Set of tasks:
- a) In the Arthur Hammond biography, the paragraph beginning "Arthur Hammond was born in London" names several cities. List every one.
- b) According to the Arthur Hammond biography, what did he specialize in as a professional photographer?

Source document:
Dates:  1880, 26 January - 1962, August
Born:  England, London
Died:  US, TX
 
  

Preparing biographies

Approved biography for Arthur Hammond
(Courtesy of Christian Peterson)

 
  
Hammond was deeply involved in pictorial photography from the 1910s into the 1950s. He helped edit American Photography, wrote many articles and an important book on composition, and made his own pictures, which were widely exhibited.
 
Arthur Hammond was born in London, on January 26, 1880. He moved to New York in 1908 and two years later settled in Boston, where he remained for most of his life. As a professional photographer, he specialized in home portraits of children, usually using soft-focus lenses. In 1927, he went to Chicago for a few years to direct the home-study courses of the American School of Photography.

Data excerpts:
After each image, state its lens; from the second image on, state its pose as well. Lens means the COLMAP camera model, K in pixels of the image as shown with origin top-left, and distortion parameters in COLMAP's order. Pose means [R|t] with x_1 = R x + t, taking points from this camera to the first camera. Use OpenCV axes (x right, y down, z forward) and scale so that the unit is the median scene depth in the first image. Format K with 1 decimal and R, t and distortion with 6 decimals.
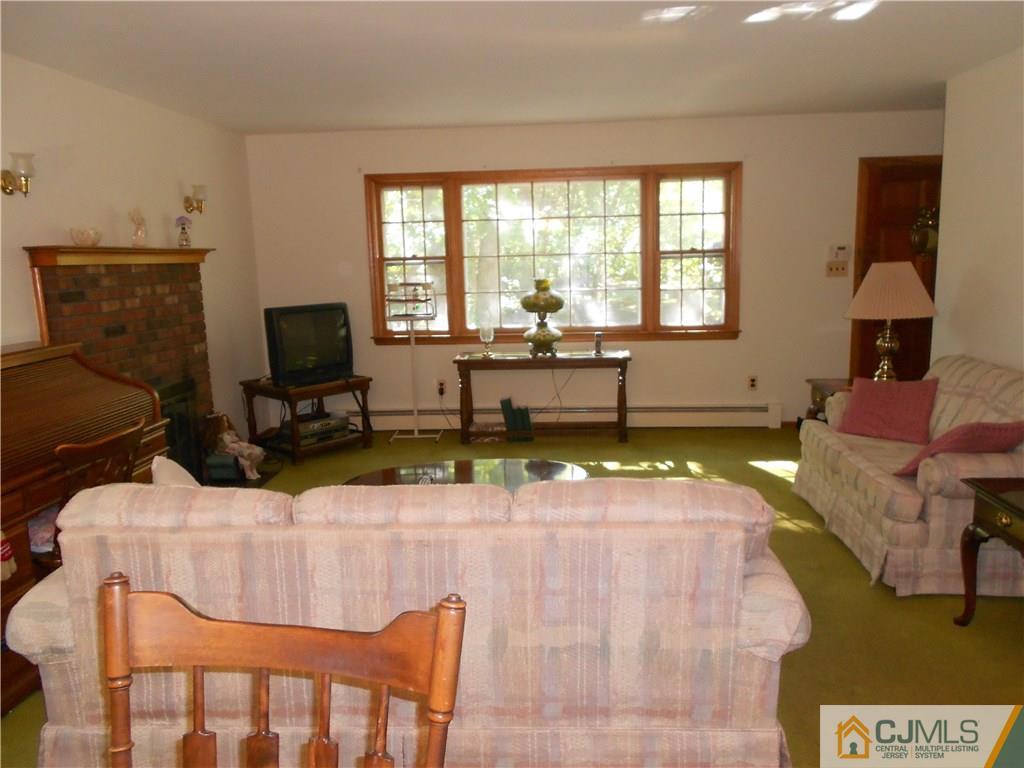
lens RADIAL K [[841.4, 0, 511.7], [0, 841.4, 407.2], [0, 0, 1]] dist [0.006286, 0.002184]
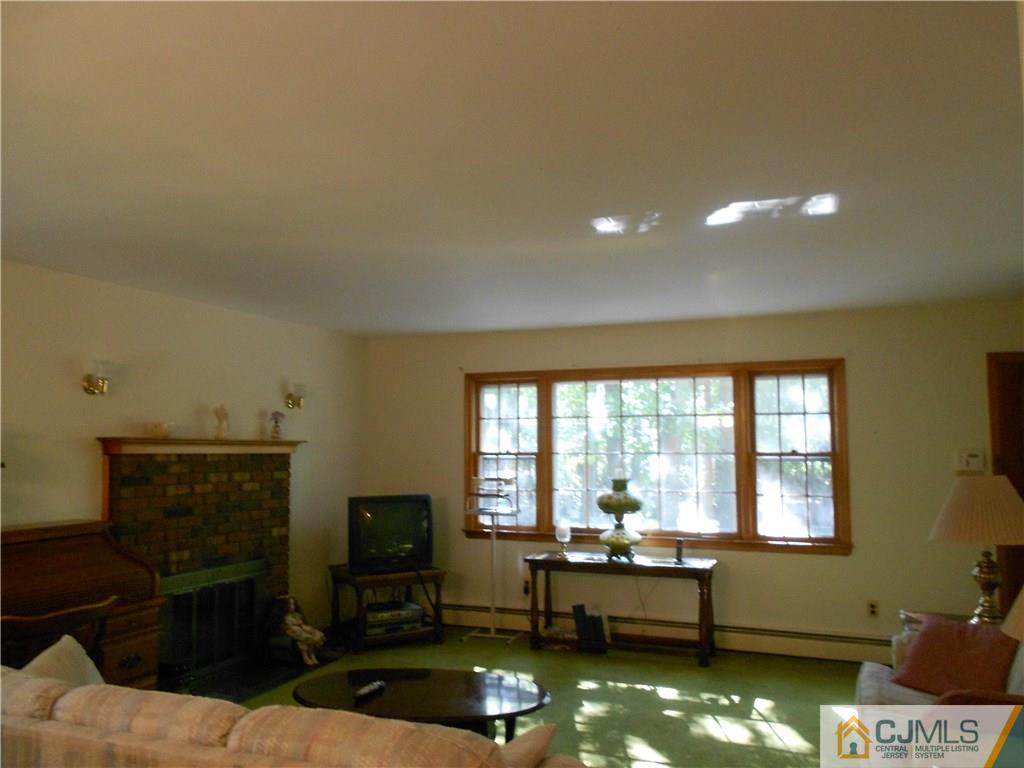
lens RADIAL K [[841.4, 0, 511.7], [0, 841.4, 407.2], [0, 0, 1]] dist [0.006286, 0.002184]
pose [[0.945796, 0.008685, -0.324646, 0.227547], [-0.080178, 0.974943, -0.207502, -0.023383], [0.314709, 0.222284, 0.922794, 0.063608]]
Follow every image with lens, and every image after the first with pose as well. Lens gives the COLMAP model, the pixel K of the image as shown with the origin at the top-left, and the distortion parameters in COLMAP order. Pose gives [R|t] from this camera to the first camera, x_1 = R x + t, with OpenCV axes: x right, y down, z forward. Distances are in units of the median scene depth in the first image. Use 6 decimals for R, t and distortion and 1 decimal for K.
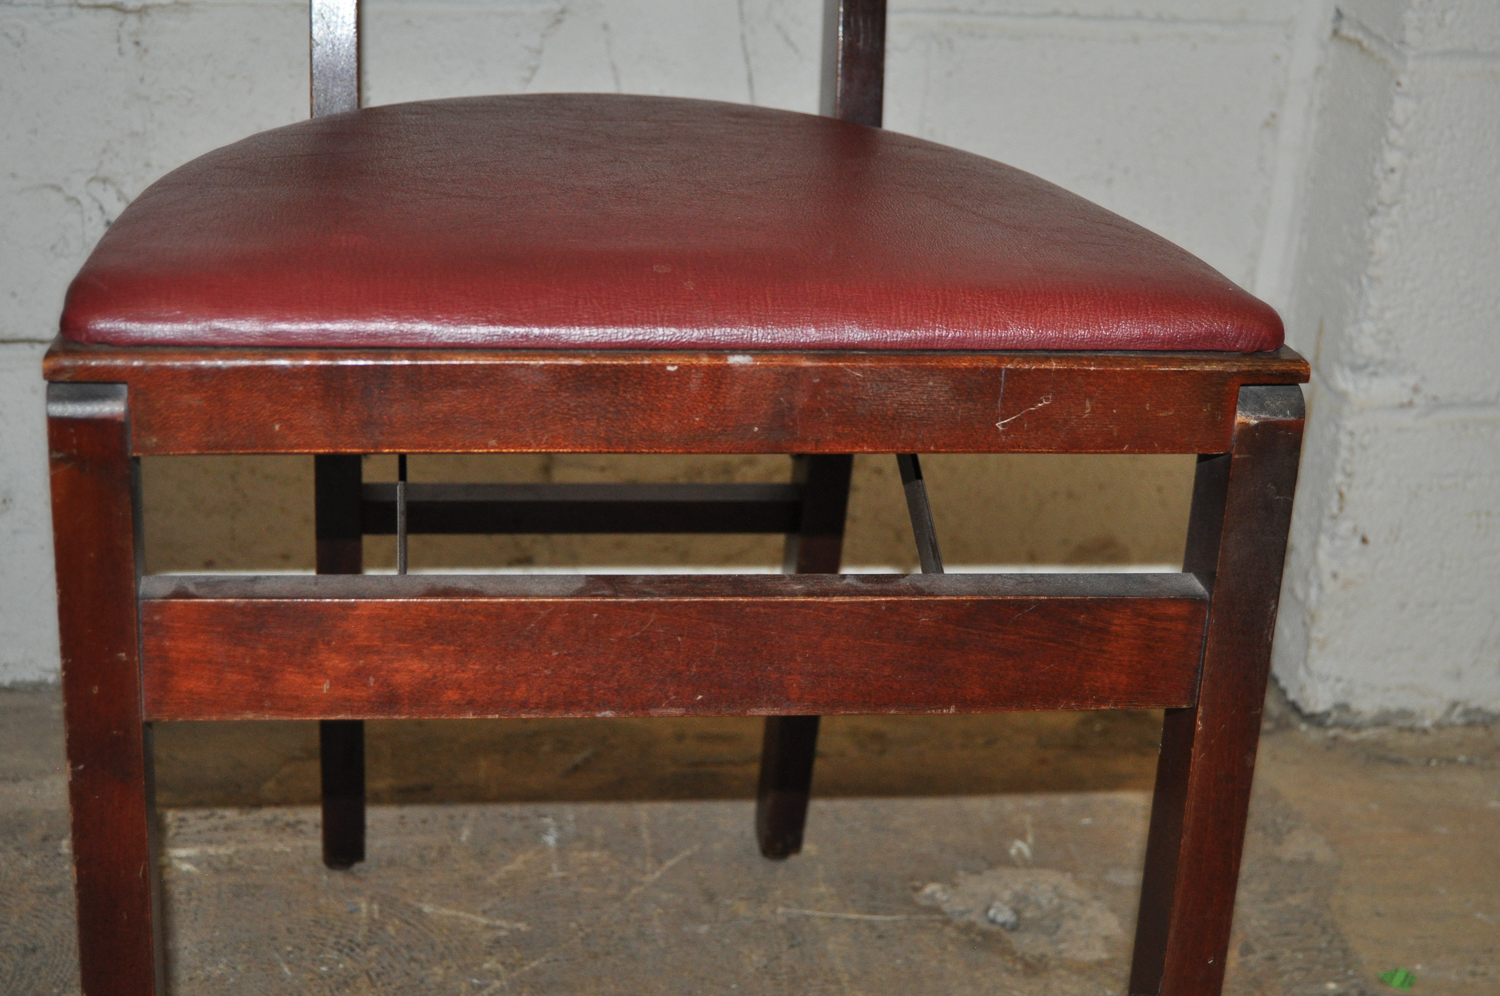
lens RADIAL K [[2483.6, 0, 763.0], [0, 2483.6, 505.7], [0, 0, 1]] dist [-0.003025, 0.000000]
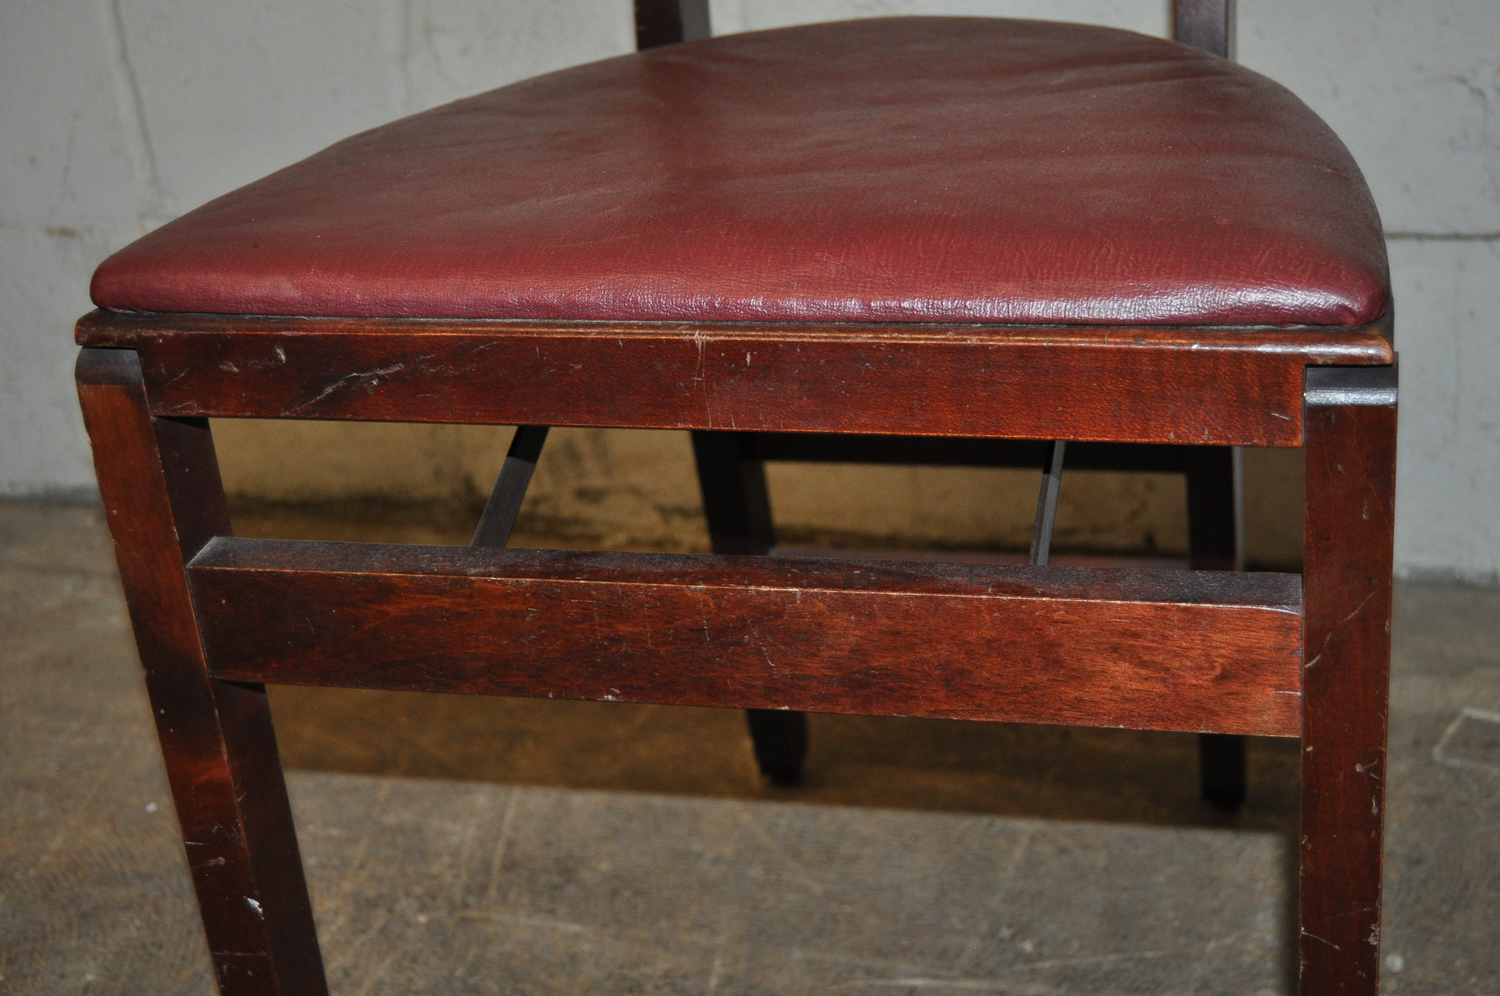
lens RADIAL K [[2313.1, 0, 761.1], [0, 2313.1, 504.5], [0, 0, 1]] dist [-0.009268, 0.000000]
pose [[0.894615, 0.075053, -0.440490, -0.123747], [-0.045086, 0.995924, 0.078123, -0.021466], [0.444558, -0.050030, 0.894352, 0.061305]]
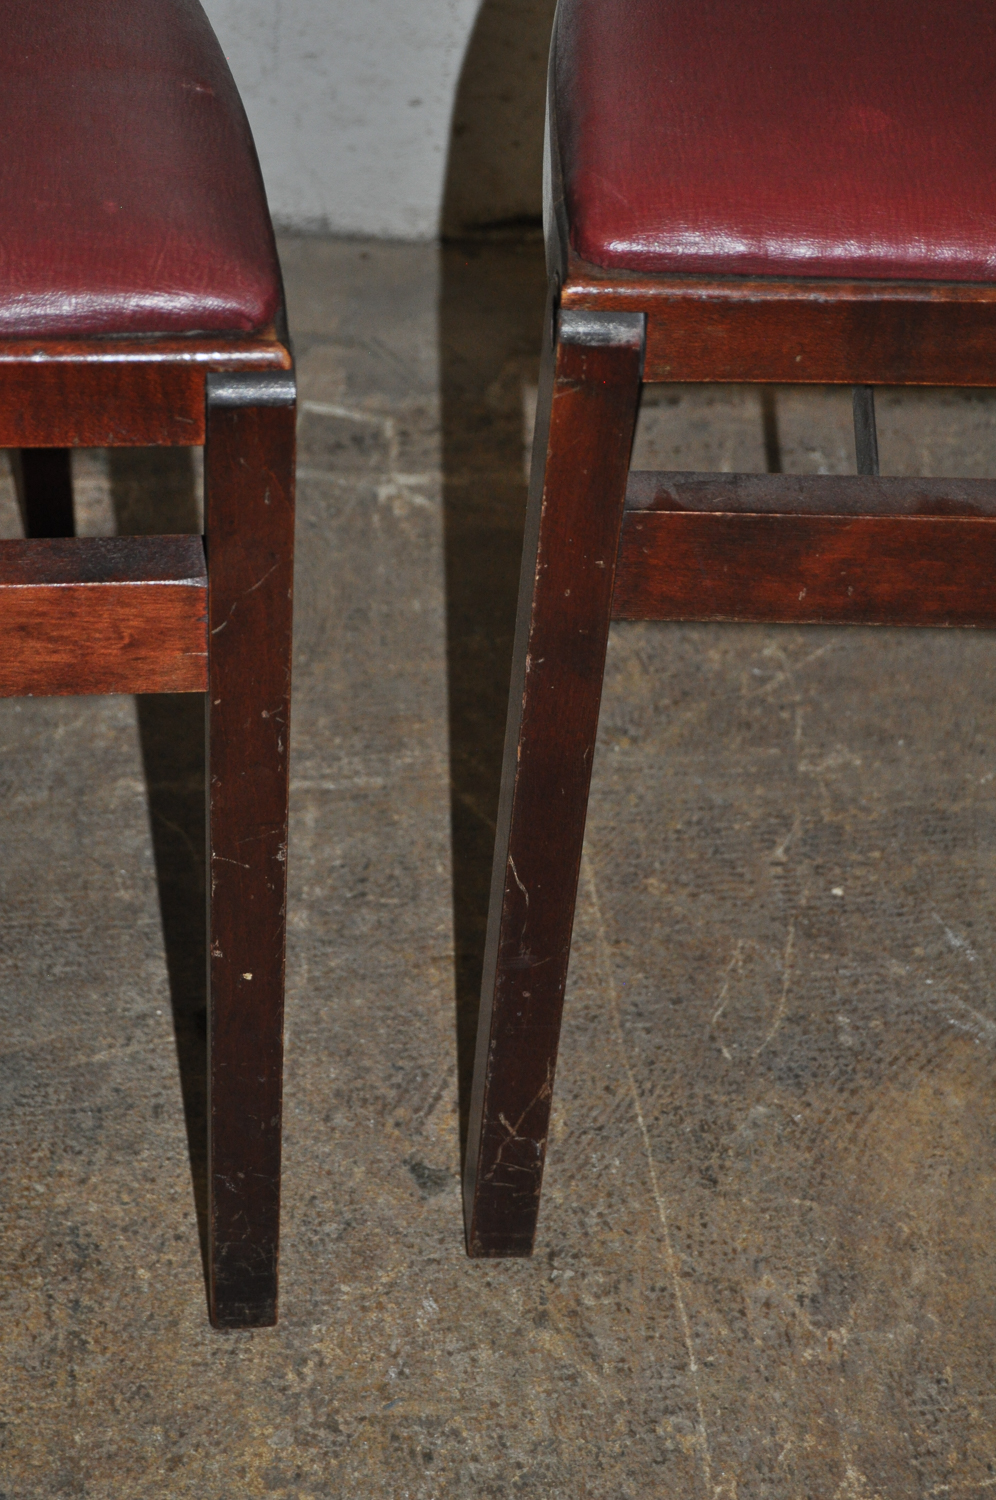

Exercise responses:
- a) London, New York, Boston, Chicago

- b) Home portraits of children, usually made with soft-focus lenses.